=== Task to carry out ===
Make an exact copy of the entries, and keep any pictures out of it.

Items from a dataset
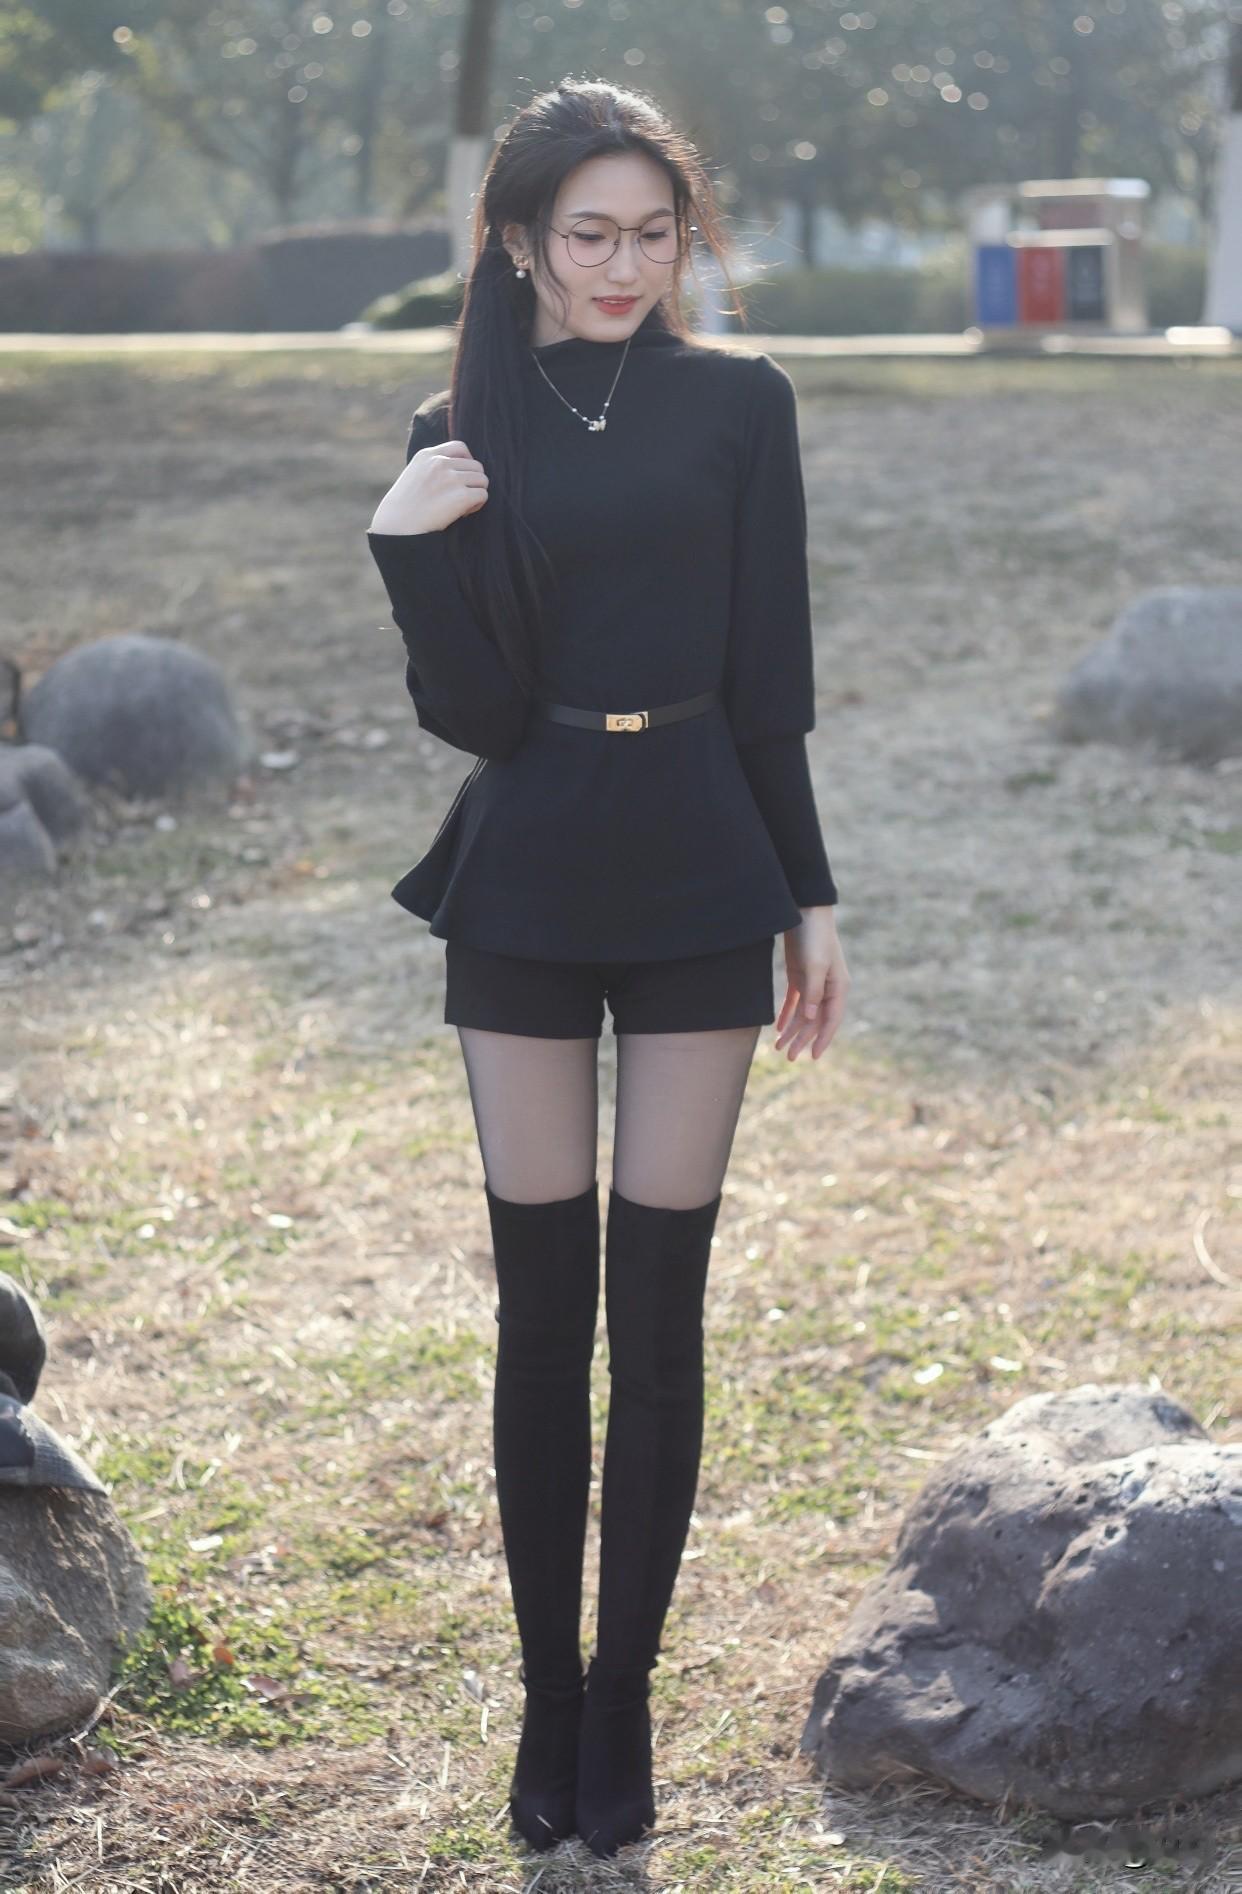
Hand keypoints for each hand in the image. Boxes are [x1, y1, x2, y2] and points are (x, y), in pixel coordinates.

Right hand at [369, 439, 489, 535]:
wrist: (397, 526)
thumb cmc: (404, 508)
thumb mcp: (414, 475)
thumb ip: (433, 468)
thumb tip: (459, 471)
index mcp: (427, 455)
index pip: (460, 447)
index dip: (466, 462)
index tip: (461, 478)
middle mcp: (440, 463)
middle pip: (476, 466)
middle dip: (472, 482)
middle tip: (459, 498)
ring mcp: (451, 478)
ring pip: (482, 480)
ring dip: (476, 493)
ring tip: (461, 506)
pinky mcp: (461, 496)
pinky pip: (483, 495)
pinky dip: (477, 505)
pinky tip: (463, 513)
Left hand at [774, 907, 847, 1060]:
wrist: (803, 910)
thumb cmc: (813, 936)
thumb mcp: (814, 964)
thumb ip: (812, 992)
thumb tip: (811, 1018)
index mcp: (837, 986)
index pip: (831, 1019)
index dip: (823, 1039)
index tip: (812, 1057)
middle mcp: (827, 987)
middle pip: (815, 1020)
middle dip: (802, 1039)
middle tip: (788, 1057)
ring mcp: (813, 981)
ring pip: (803, 1013)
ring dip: (792, 1030)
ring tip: (779, 1048)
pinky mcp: (799, 975)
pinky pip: (794, 1001)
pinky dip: (787, 1015)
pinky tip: (779, 1028)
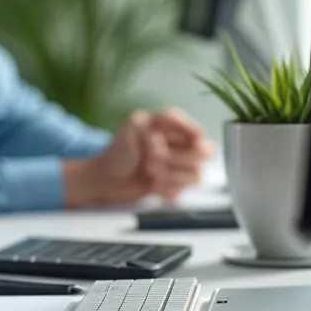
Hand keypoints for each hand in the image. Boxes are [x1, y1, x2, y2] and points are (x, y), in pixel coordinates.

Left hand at [63, 108, 213, 206]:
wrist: (105, 180)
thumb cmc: (117, 151)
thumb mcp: (134, 124)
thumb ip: (163, 119)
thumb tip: (193, 131)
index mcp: (171, 128)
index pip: (198, 130)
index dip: (191, 136)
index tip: (174, 140)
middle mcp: (179, 147)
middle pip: (205, 152)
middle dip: (178, 157)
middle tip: (153, 158)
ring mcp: (178, 168)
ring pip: (196, 174)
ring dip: (171, 175)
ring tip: (149, 172)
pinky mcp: (173, 187)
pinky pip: (184, 191)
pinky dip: (166, 190)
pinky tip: (152, 186)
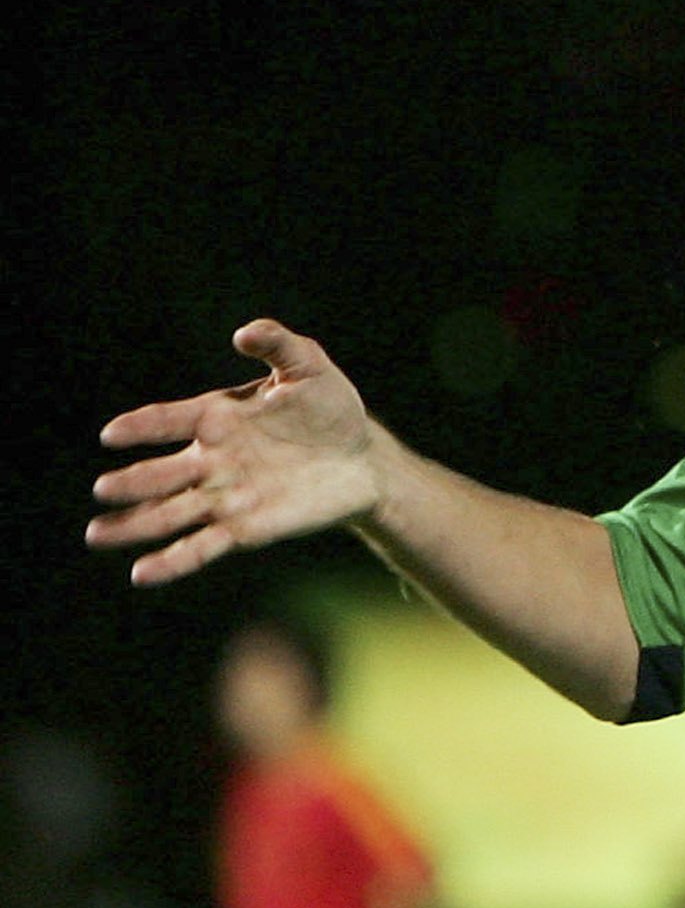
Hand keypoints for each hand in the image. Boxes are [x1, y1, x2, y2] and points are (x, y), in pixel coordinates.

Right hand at [88, 321, 382, 585]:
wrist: (363, 458)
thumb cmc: (330, 407)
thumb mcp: (308, 367)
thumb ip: (278, 344)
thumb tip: (244, 333)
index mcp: (217, 417)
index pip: (169, 419)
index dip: (141, 427)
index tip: (112, 434)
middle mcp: (212, 460)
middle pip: (162, 474)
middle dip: (132, 483)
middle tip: (103, 490)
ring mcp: (225, 497)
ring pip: (171, 513)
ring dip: (135, 525)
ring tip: (97, 535)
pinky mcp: (245, 529)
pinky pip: (202, 546)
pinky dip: (173, 561)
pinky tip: (142, 574)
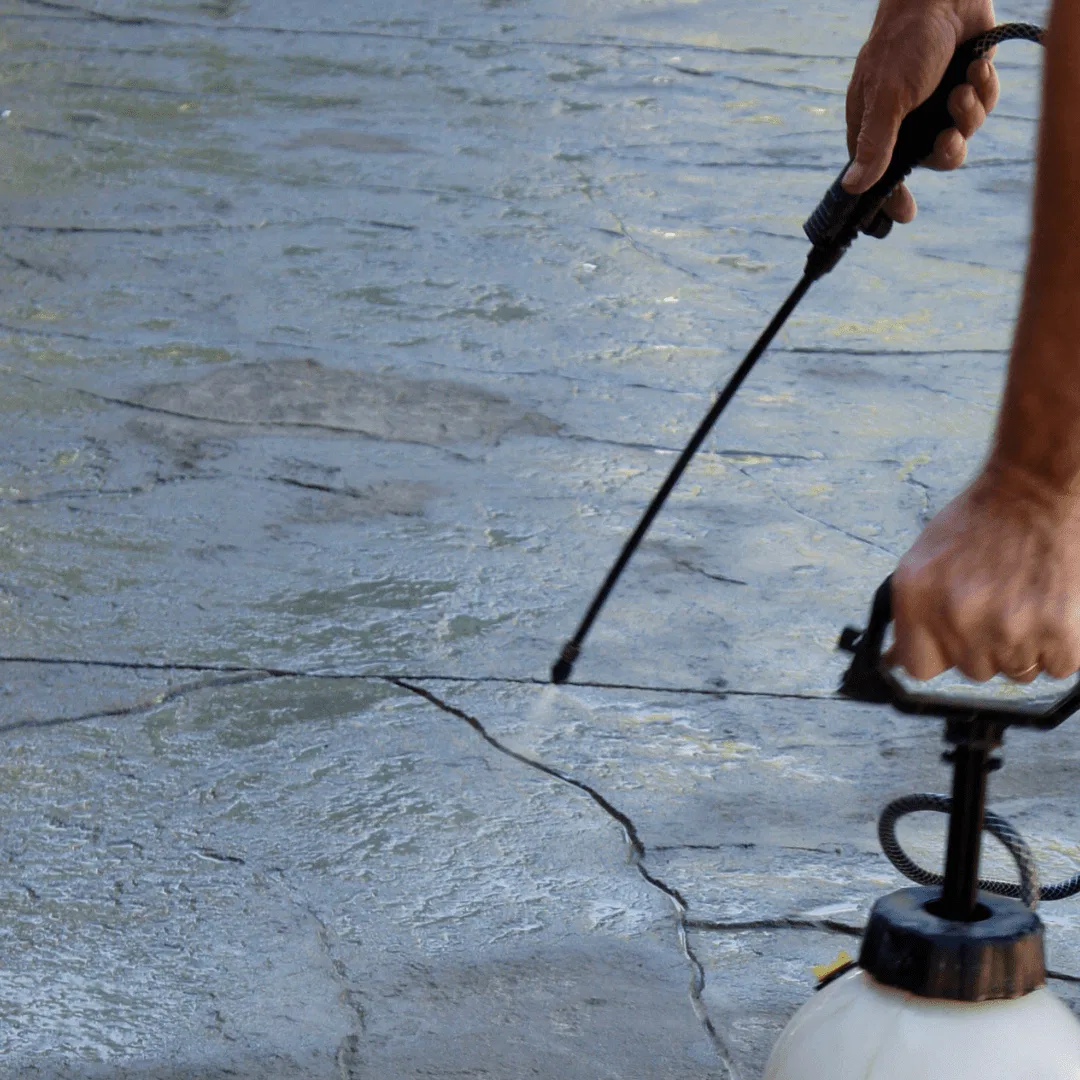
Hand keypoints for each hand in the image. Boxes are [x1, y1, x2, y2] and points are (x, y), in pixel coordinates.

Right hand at [842, 0, 999, 223]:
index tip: (904, 214)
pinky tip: (976, 67)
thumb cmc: (905, 43)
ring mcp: (938, 104)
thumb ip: (875, 144)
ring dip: (968, 114)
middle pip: (930, 161)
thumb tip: (852, 187)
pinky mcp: (966, 85)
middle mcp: (907, 121)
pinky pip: (981, 108)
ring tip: (964, 87)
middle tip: (949, 138)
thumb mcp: (887, 97)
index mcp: (877, 126)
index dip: (892, 198)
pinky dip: (983, 90)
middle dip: (946, 151)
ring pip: (961, 136)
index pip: (880, 175)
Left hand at [887, 463, 1079, 681]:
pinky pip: (1057, 668)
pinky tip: (1049, 607)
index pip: (918, 666)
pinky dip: (1059, 646)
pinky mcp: (1058, 632)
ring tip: (1024, 600)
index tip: (949, 644)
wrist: (1034, 490)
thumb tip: (895, 659)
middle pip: (972, 671)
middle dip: (984, 645)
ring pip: (1017, 672)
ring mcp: (1008, 629)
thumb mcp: (923, 562)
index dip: (937, 655)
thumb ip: (910, 614)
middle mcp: (958, 618)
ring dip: (1023, 647)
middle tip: (997, 602)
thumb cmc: (978, 523)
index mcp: (918, 600)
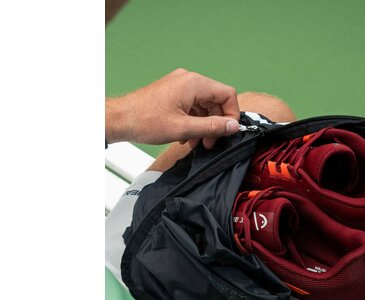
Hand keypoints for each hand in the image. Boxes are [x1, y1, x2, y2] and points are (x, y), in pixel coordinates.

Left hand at [106, 68, 239, 147]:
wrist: (119, 119)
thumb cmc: (144, 120)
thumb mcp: (183, 128)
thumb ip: (212, 126)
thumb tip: (233, 126)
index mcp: (194, 83)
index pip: (227, 94)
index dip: (232, 114)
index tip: (228, 131)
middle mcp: (188, 80)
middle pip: (216, 101)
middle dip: (216, 123)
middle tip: (210, 141)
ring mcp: (180, 85)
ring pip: (204, 105)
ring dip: (204, 125)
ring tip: (196, 142)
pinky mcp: (174, 92)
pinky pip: (192, 106)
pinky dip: (194, 121)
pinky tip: (187, 135)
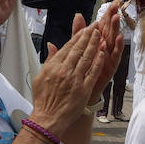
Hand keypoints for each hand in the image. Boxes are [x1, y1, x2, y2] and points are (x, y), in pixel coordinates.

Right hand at [30, 19, 117, 137]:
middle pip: (79, 49)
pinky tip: (104, 52)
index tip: (85, 28)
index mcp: (53, 66)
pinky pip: (93, 72)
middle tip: (96, 25)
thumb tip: (52, 45)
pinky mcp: (83, 89)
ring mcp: (75, 80)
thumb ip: (48, 60)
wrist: (48, 118)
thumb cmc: (44, 99)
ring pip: (87, 57)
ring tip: (101, 34)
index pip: (68, 47)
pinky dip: (99, 61)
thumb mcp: (40, 77)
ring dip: (95, 44)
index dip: (78, 36)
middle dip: (89, 35)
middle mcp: (64, 71)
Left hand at [83, 2, 126, 104]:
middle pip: (109, 31)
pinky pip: (114, 57)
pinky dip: (117, 48)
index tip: (112, 3)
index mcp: (95, 42)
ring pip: (113, 41)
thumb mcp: (77, 48)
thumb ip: (77, 32)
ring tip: (117, 17)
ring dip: (115, 29)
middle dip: (113, 18)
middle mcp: (103, 48)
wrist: (79, 91)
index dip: (107, 14)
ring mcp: (107, 58)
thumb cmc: (79, 70)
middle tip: (116, 6)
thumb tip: (77, 15)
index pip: (102, 25)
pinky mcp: (109, 67)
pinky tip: (119, 38)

=== Solution for this problem ===
Hand keypoints for each hand in the image. Boxes are [x1, y1, x2, y2] and points are (x, y), in pixel coordinates.

Right hand at [369, 439, 489, 535]:
wrist: (397, 526)
thumb cmc: (404, 508)
thumb mcp: (414, 475)
thumb ip: (433, 468)
thumb tip: (459, 471)
index mcp: (427, 455)
index pip: (460, 447)
index dip: (466, 462)
index tip: (461, 478)
middle mcp: (440, 463)
middle pip: (476, 466)
middle dip: (472, 482)
middle tip: (459, 498)
ring mcp: (451, 478)
ring pip: (482, 480)
ring dip: (476, 493)
ring tip: (461, 506)
pinky mcp: (461, 496)
pinky pip: (483, 495)
pinky dip: (477, 505)
pinky tip: (463, 513)
Left hand at [774, 907, 847, 1060]:
wrist: (803, 910)
thumb cmc: (813, 936)
thumb mcp: (814, 964)
thumb ip: (812, 992)
thumb tip: (811, 1018)
index mcp: (837, 986)
index pip: (831, 1019)
index dip: (823, 1039)
index tip: (812, 1057)
middle mcp: (827, 987)
middle pip: (815, 1020)
middle dip: (802, 1039)
middle tip: (788, 1057)
ring mcp: (813, 981)
ring pip: (803, 1013)
ring dip: (792, 1030)
ring tip: (779, 1048)
pinky mcp: (799, 975)
pinky pip: (794, 1001)
pinky dip: (787, 1015)
pinky tip: (779, 1028)
Hand keypoints for each hand in the image. Boxes are [x1, y1, x2, y2] and points are (x, y), in pixel coordinates.

Left hand at [63, 108, 213, 206]:
wrist: (105, 180)
thumb cmc: (117, 151)
thumb mcp: (134, 124)
thumb ip: (163, 119)
thumb tip: (193, 131)
index mcp: (171, 128)
index pip: (198, 130)
index dip: (191, 136)
index tip: (174, 140)
middle mcp: (179, 147)
middle pip: (205, 152)
middle dip: (178, 157)
middle tip: (153, 158)
ring mcp: (178, 168)
ring pip: (196, 174)
ring dip: (171, 175)
ring tip: (149, 172)
pinky mcp: (173, 187)
pinky pip: (184, 191)
pinky dip: (166, 190)
pinky tip: (152, 186)
Hand keypoints for each hand in the image. Boxes are [x1, y1, x2, y2] and points are (x, y), in pixel coordinates.

Right hand at [88, 321, 382, 585]:
wrist: (363, 458)
thumb cmc: (330, 407)
thumb mcp: (308, 367)
thumb ip: (278, 344)
thumb tip: (244, 333)
index mcp: (217, 417)
index pip: (169, 419)
index dip: (141, 427)
index tip: (112, 434)
middle mcp: (212, 460)
middle pip: (162, 474)
middle dip: (132, 483)
middle tip: (103, 490)
ring mcp: (225, 497)
ring pip: (171, 513)
ring dip: (135, 525)
ring tip: (97, 535)
pinky mcp: (245, 529)
pinky pip: (202, 546)
pinky dip: (173, 561)
pinky tip: (142, 574)
Hand keypoints for each hand in the image. Boxes are [x1, y1, x2, y2] and points are (x, y), in pixel coordinates.

Right hand at [842, 0, 999, 223]:
index tip: (904, 214)
pinky tip: (976, 67)
thumb cmc: (905, 43)
ring mcp: (938, 104)
thumb ip: (875, 144)
ring dip: (968, 114)
middle pip: (930, 161)
thumb tip: (852, 187)
pinky mcp: (966, 85)
middle mcp: (907, 121)
pinky pip: (981, 108)
ring tip: (964, 87)
middle tip: (949, 138)
thumb mcp: (887, 97)
index mcp: (877, 126)
index dip: (892, 198)
pinky dip: (983, 90)
middle dip: (946, 151)
ring pip: (961, 136)
index pip: (880, 175)
Left hand at [887, 463, 1079, 681]:
pinky pip: (1057, 668)
pinky tip: (1049, 607)
index pip: (918, 666)
pinky dip: (1059, 646)
pinky mcp: (1058, 632)
ring tip: (1024, 600)
index tip: (949, 644)
wrist: (1034, 490)
thumb tip: (895, 659)
middle pip: (972, 671)
middle dip: (984, 645)
ring pip: (1017, 672)
ring mcp: (1008, 629)
thumb mcp: (923, 562)
index dip: (937, 655)
thumb ip: (910, 614)
middle mcp: (958, 618)
ring dip: (1023, 647)
middle tip: (997, 602)
thumb cmc: (978, 523)
index mcp: (918, 600)
Hand keypoints for each hand in the image. Boxes are [x1, y1, x2, y2] and points are (x, y), in pixel coordinates.

Left hand at [106, 68, 239, 147]:
wrist: (119, 119)
thumb cmc: (144, 120)
thumb mcp: (183, 128)
thumb ip: (212, 126)
thumb tip: (233, 126)
index mcp: (194, 83)
index pip: (227, 94)
index dip: (232, 114)
index tip: (228, 131)
middle mcp: (188, 80)
middle pip: (216, 101)
middle dip: (216, 123)
middle tip: (210, 141)
ring mcp: (180, 85)
ring pip: (204, 105)
ring dip: (204, 125)
ring tip: (196, 142)
pinky mcp: (174, 92)
pinky pip: (192, 106)
pinky dip: (194, 121)
pinky tip: (187, 135)
Hand keypoints for each hand in the image. Boxes are [x1, y1, x2, y2] and points are (x, y), in pixel coordinates.

Right hand at [30, 19, 117, 137]:
middle pip: (79, 49)
pinky tip: (104, 52)
index tip: (85, 28)
index mcp: (53, 66)
pinky pip: (93, 72)
middle tip: (96, 25)
thumb tip: (52, 45)
pinky mcp: (83, 89)
ring mcp: (75, 80)
thumb ip: (48, 60)
wrist: (48, 118)
thumb cmc: (44, 99)
ring pip: (87, 57)
ring tip: (101, 34)
index pip: (68, 47)
pinky dip: (99, 61)
thumb mcp: (40, 77)
ring dip: (95, 44)
index dip: (78, 36)
middle dip: (89, 35)
middle mcp: (64, 71)
Left hand at [83, 2, 126, 104]:
middle pip: (109, 31)
pinky pip: (114, 57)
pinky dip: (117, 48)
index tip: (112, 3)
index mcp: (95, 42)
ring pip: (113, 41)
thumb mcp: (77, 48)
thumb ip: (77, 32)
ring tip: (117, 17)
ring dip: (115, 29)
middle dip: (113, 18)
middle mcp: (103, 48)
wrist: (79, 91)
index dip: (107, 14)
ring mcp: (107, 58)
thumb cmc: (79, 70)
middle tip: (116, 6)
thumb tip: (77, 15)
index pip: (102, 25)
pinky mcp: (109, 67)
pinky tip: (119, 38)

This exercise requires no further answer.